An increasingly accepted hypothesis about Alzheimer’s is that it involves the accumulation of a particular protein known as amyloid beta, which is a peptide of around forty amino acids. In Alzheimer’s patients, two enzymes, beta secretase and gamma secretase, effectively cut amyloid beta segments out of larger, normal parent molecules. These segments damage neurons and synapses and, as they build up, either in soluble form or clumped into plaques, cause the early onset of Alzheimer’s. Some of the processes under development are focused specifically on preventing amyloid beta from being formed in the first place and also try to stop the molecules from attaching to one another if they do form. Once the symptoms of Alzheimer’s, such as memory loss, are evident, a great deal of neurological damage has already been done. Therefore, by monitoring and measuring amyloid beta levels in healthy people before any degradation, the onset of the disease can be detected in advance and remedies applied. Others suggest that “a broader strategy is needed, one that incorporates the role of newly identified genes and even the chemical processes responsible for killing nerve cells.”

By 2020, these and other new developments in genetics and biotechnology are expected to ‘slow the progression of the disease and further alleviate its behavioural and psychological effects’. As a consequence, those diagnosed and treated in the early stages of Alzheimer’s will probably enjoy far greater self-sufficiency than is possible today.

In a similar vein, it is increasingly probable that by 2020 we will also be able to halt the decline of patients with Parkinson’s disease, the degenerative disorder of the central nervous system that impairs the sufferer’s motor skills, speech and other functions. Nearly 1 million people in the US are living with Parkinson’s disease in 2010, again with no known cure but medication or surgery providing relief from the symptoms. By 2030, health forecasts predict up to 9 million patients globally, with around half of these in China. Following recent campaigns, including especially the one led by the actor Michael J. Fox, there has been increased investment and focus on this disease. The big hope here is that stem cell-based techniques will play a big part.
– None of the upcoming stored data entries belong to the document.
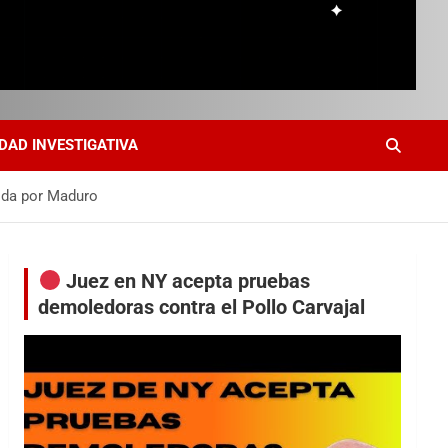
DAD INVESTIGATIVA
dida por Maduro
Juez en NY acepta pruebas
demoledoras contra el Pollo Carvajal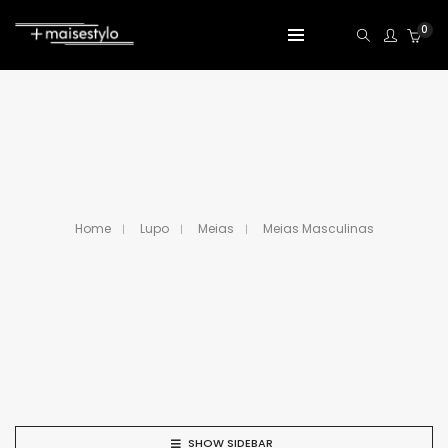
0
Home
Lupo
Meias
Meias Masculinas
SHOW SIDEBAR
One approach being pursued in Sweden involves the removal and cloning of adult neural cells and coaxing them to become dopamine-producing neurons for subsequent re-implantation into patients. Another study underway at Oxford University is using induced pluripotent stem cells taken from a patient’s skin to grow new brain neurons. These and similar studies could well be the next step in cell replacement therapy for Parkinson’s disease.

In the areas of both Alzheimer’s and Parkinson’s, the new developments on the horizon open the door for even longer and more productive lives. In bringing mental degradation under the same control as physical, this could provide an end to the increasingly common situation of the mind degrading faster than the body – and certainly delay the onset of decline.